*Instructions to follow*: In the records below, find the line that contains "plush toy [374,519,434,590]", then transcribe it and every later line exactly, stopping at the final line.

Image change detection data
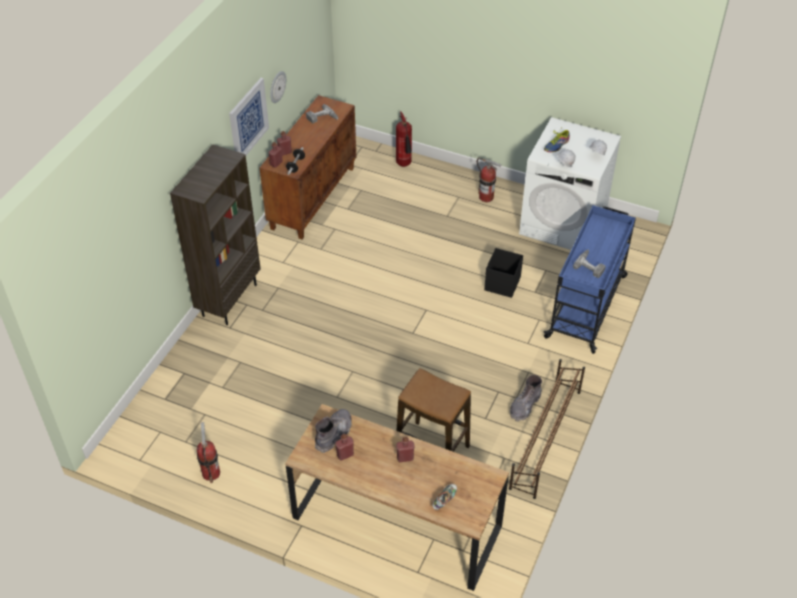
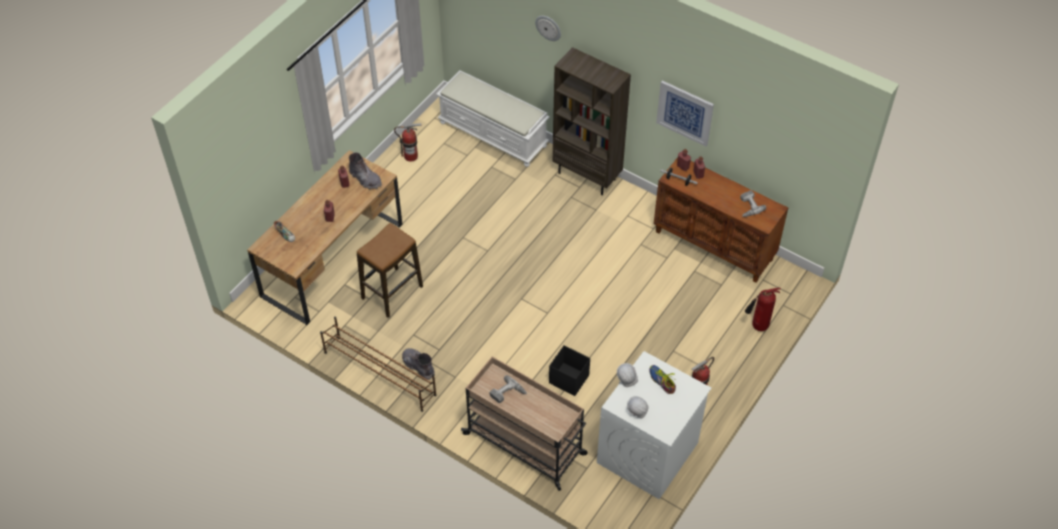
camera: 100 degrees right, 5 degrees up
wall clock [270,71,286,103] -> wall clock moved to [535,16,561,41]
blue cart [543,205,636,354] -> beige cart [461,356,588,491]
none -> white bench [436,70,549,167]

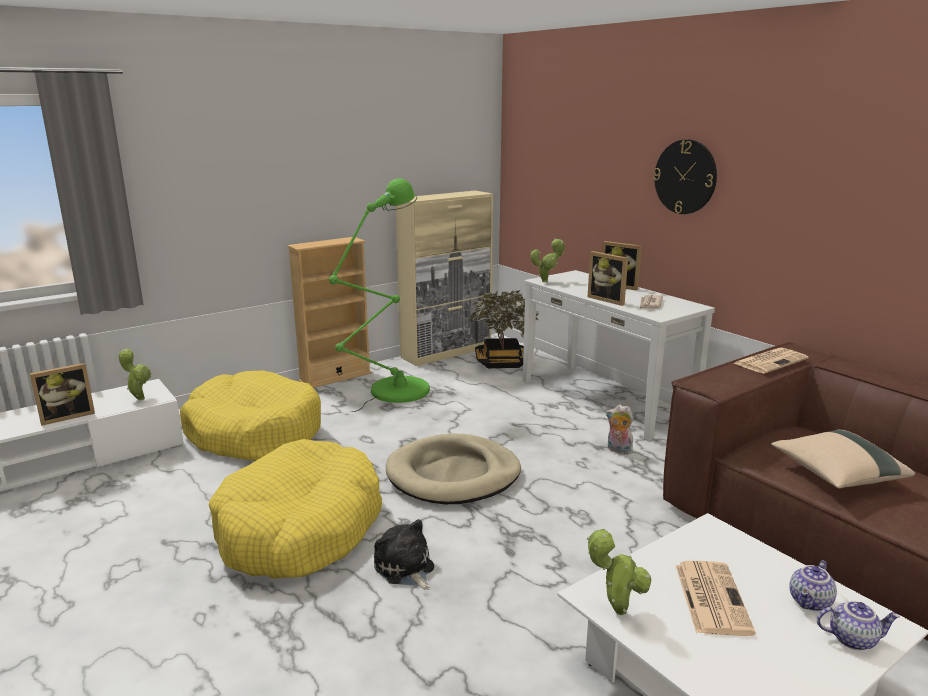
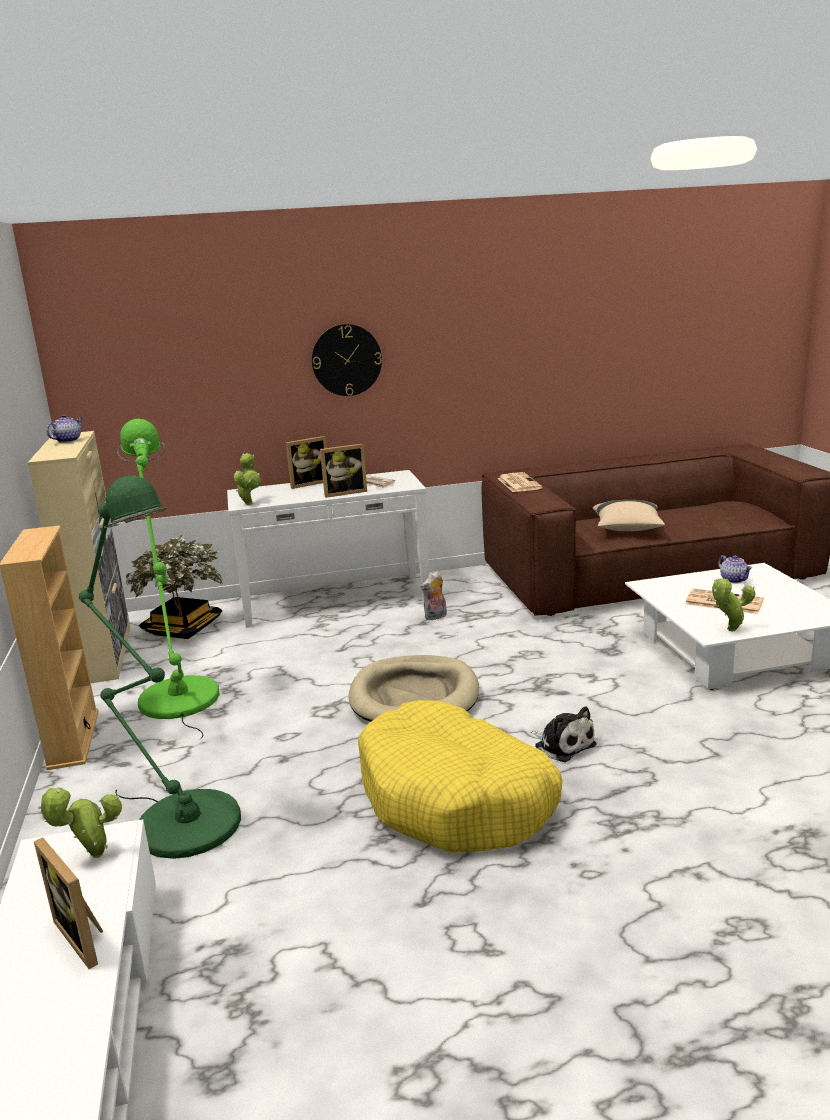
camera: 65 degrees left, 0 degrees up
picture frame [30,363,95,426] -> picture frame turned 150 degrees clockwise [34,838,103,969]
yellow dog bed [180,370,321,461] -> green floor lamp [79,475,241,859]
plush toy [374,519,434,590] -> plush toy turned 120 degrees counterclockwise [531,706,597,762]
teapot [817,601,900,650] -> teapot moved to [46,414,83,443]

*Task response*:
plush toy [374,519,434,590] -> plush toy turned 120 degrees counterclockwise [531,706,597,762]
teapot [817,601,900,650] -> teapot moved to [46,414,83,443]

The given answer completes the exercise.